Regularized Estimates of Model Parameters

What Is Regularization?

Regularization is the technique for specifying constraints on the flexibility of a model, thereby reducing uncertainty in the estimated parameter values.

Model parameters are obtained by fitting measured data to the predicted model response, such as a transfer function with three poles or a second-order state-space model. The model order is a measure of its flexibility — higher the order, the greater the flexibility. For example, a model with three poles is more flexible than one with two poles. Increasing the order causes the model to fit the observed data with increasing accuracy. However, the increased flexibility comes with the price of higher uncertainty in the estimates, measured by a higher value of random or variance error. On the other hand, choosing a model with too low an order leads to larger systematic errors. Such errors cannot be attributed to measurement noise and are also known as bias error.

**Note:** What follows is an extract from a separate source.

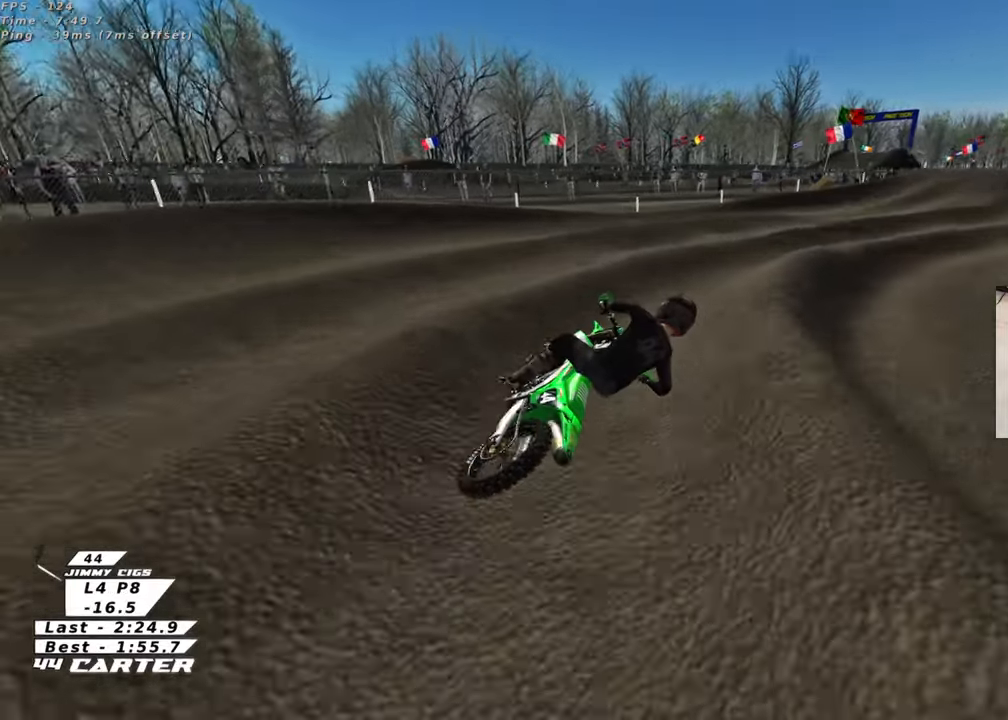
{"buttons": [], "left_stick": "left", "right_stick": "center", "events": [[150, "A", "up"], [233, "left_stick", "left"]]}
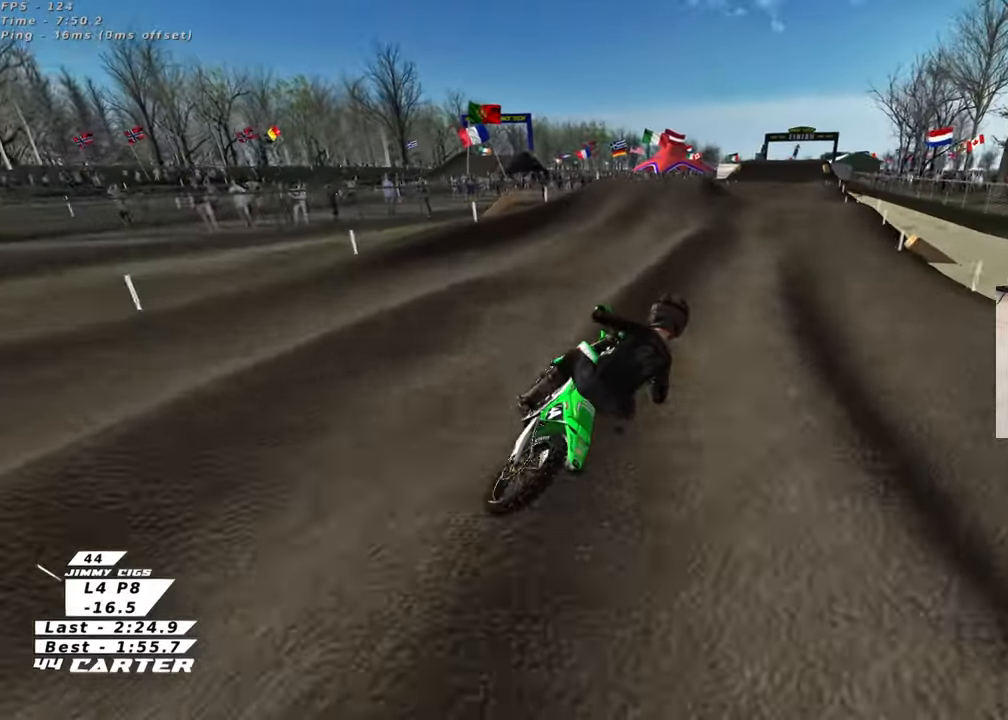
{"buttons": [], "left_stick": "up-left", "right_stick": "center", "events": [[150, "left_stick", "up"], [417, "left_stick", "up-left"]]}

Ideally, the parameters of a good model should minimize the mean square error (MSE), given by a sum of systematic error (bias) and random error (variance):

MSE = |Bias|² + Variance

The minimization is thus a tradeoff in constraining the model. A flexible (high order) model gives small bias and large variance, whereas a simpler (low order) model results in larger bias and smaller variance errors. Typically, you can investigate this tradeoff between bias and variance errors by cross-validation tests on a set of models of increasing flexibility. However, such tests do not always give full control in managing the parameter estimation behavior. For example:

You cannot use the known (a priori) information about the model to influence the quality of the fits.
In grey-box and other structured models, the order is fixed by the underlying ODEs and cannot be changed. If the data is not rich enough to capture the full range of dynamic behavior, this typically leads to high uncertainty in the estimated values.
Varying the model order does not let you explicitly shape the variance of the underlying parameters.

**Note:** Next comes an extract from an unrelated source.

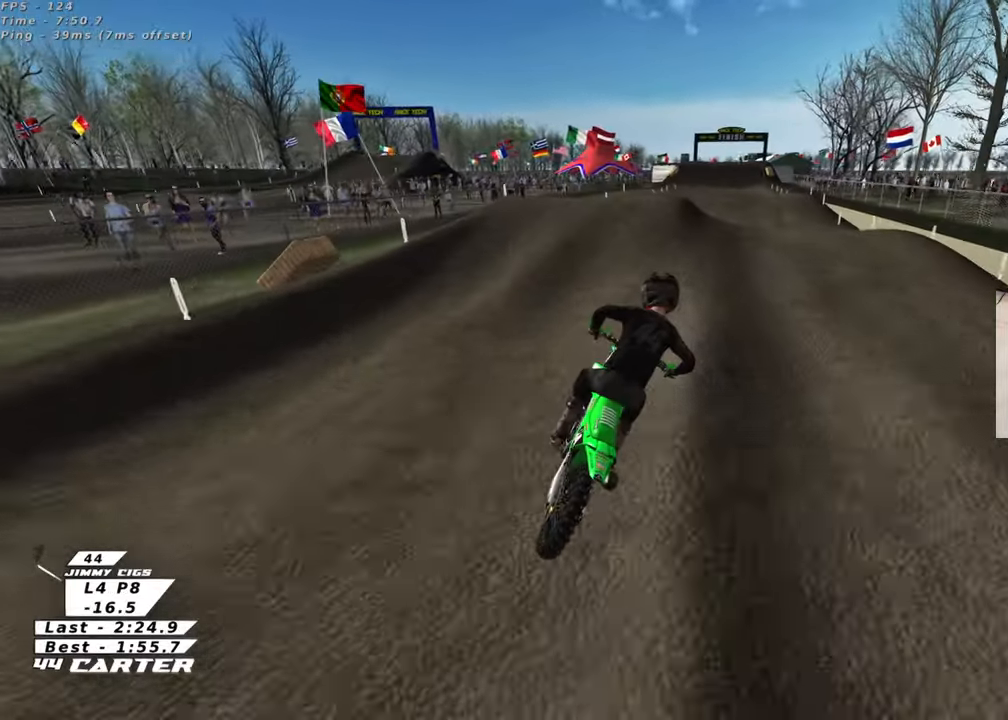
{"buttons": ["A"], "left_stick": "center", "right_stick": "center", "events": [[100, "left_stick", "center"], [200, "left_stick", "up"], [350, "left_stick", "down"], [467, "left_stick", "center"], [483, "A", "down"]]}
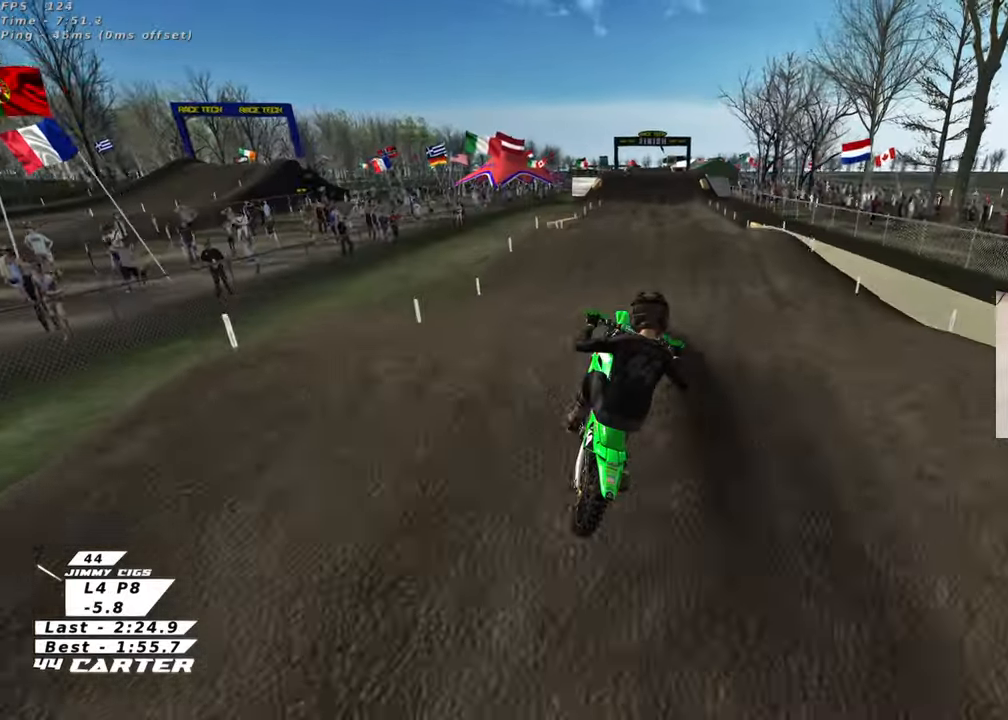
{"buttons": ["A"], "left_stick": "down", "right_stick": "center", "events": [[117, "A", "up"], [133, "left_stick", "right"], [450, "left_stick", "down"], [467, "A", "down"]]}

Regularization gives you a better control over the bias versus variance tradeoff by introducing an additional term in the minimization criterion that penalizes the model flexibility. Without regularization, for a model with one output and no weighting, the parameter estimates are obtained by minimizing a weighted quadratic norm of the prediction errors ε(t,θ):

$\begin{array}{l} V_{N} (θ) = \frac{1}{N} \sum_{t = 1}^{N} ε^{2} (t, θ) \end{array}$

where t is the time variable, N is the number of data samples, and ε(t,θ) is the predicted error computed as the difference between the observed output and the predicted output of the model.

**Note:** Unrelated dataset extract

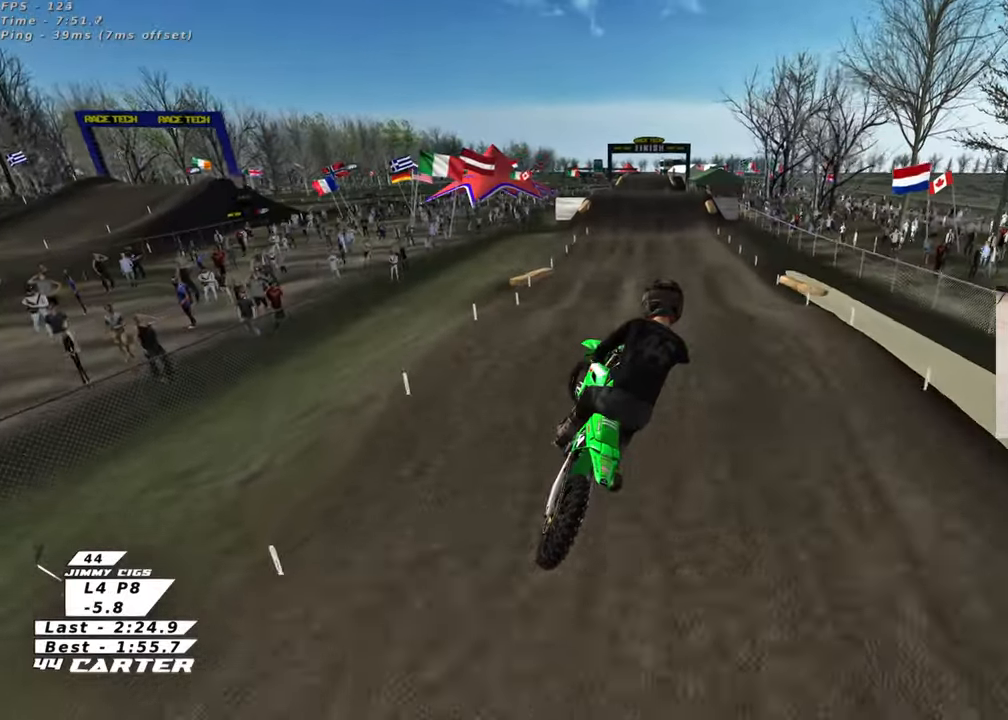
{"buttons": [], "left_stick": "center", "right_stick": "center", "events": [[100, "A", "up"], [150, "left_stick", "left"], [183, "A", "down"], [300, "A", "up"], [350, "left_stick", "up-left"], [500, "left_stick", "center"]]}
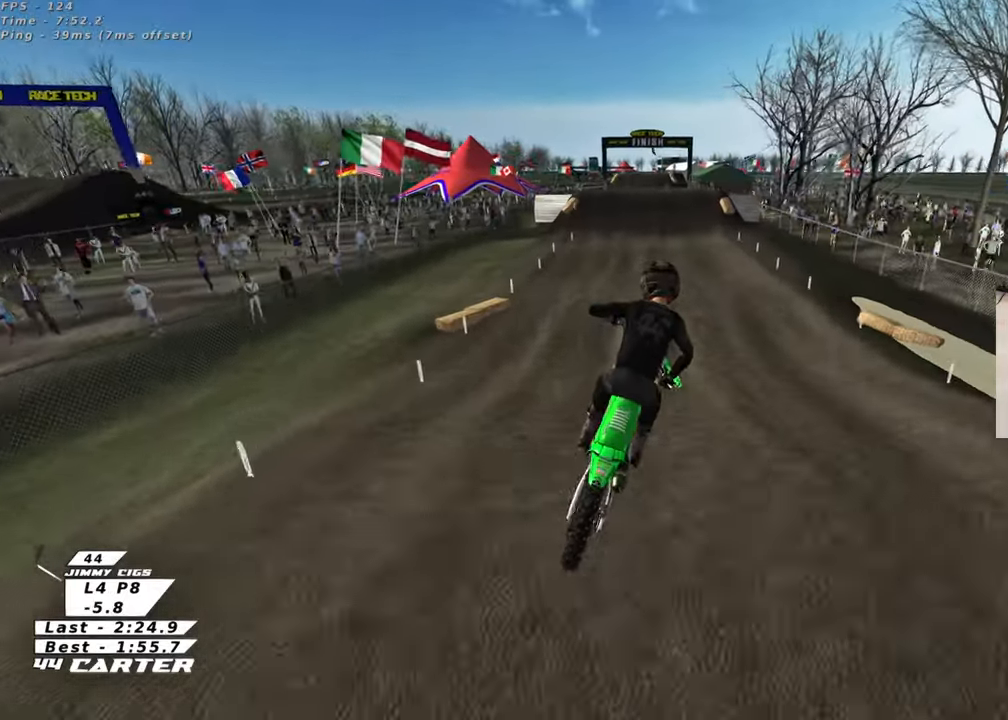
{"buttons": [], "left_stick": "down", "right_stick": "center", "events": [[17, "X", "down"], [117, "X", "up"], [183, "X", "down"], [183, "left_stick", "up"], [283, "X", "up"], [300, "left_stick", "center"], [350, "left_stick", "down-left"], [450, "left_stick", "down"]]}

Regularization modifies the cost function by adding a term proportional to the square of the norm of the parameter vector θ, so that the parameters θ are obtained by minimizing:

${\hat{V}}_{N} (θ) = \frac{1}{N} \sum_{t = 1}^{N} ε^{2} (t, θ) + \frac{1}{N} λ {‖ θ ‖}^{2}$

where λ is a positive constant that has the effect of trading variance error in V_N(θ) for bias error — the larger the value of λ, the higher the bias and lower the variance of θ. The added term penalizes the parameter values with the effect of keeping their values small during estimation. In statistics, this type of regularization is called ridge regression. For more information, see Ridge Regression (Statistics and Machine Learning Toolbox).

Note

Another choice for the norm of θ vector is the L₁-norm, known as lasso regularization. However, System Identification Toolbox™ supports only the 2-norm based penalty, known as L₂ regularization, as shown in the previous equation.

The penalty term is made more effective by using a positive definite matrix R, which allows weighting and/or rotation of the parameter vector:

${\hat{V}}_{N} (θ) = \frac{1}{N} \sum_{t = 1}^{N} ε^{2} (t, θ) + \frac{1}{N} λ θ^{T} R θ$

The square matrix R gives additional freedom for:

Shaping the penalty term to meet the required constraints, such as keeping the model stable
Adding known information about the model parameters, such as reliability of the individual parameters in the θ vector

For structured models such as grey-box models, you may want to keep the estimated parameters close to their guess values to maintain the physical validity of the estimated model. This can be achieved by generalizing the penalty term to $λ {(θ - θ^{*})}^{T} R (θ - θ^{*})$ , such that the cost function becomes:

${\hat{V}}_{N} (θ) = \frac{1}{N} \sum_{t = 1}^{N} ε^{2} (t, θ) + \frac{1}{N} λ {(θ - θ^{*})}^{T} R (θ - θ^{*})$

Minimizing this cost function has the effect of estimating θ such that their values remain close to initial guesses θ*.

In regularization:

θ* represents prior knowledge about the unknown parameters.
λ*R represents the confidence in the prior knowledge of the unknown parameters. This implies that the larger the value, the higher the confidence.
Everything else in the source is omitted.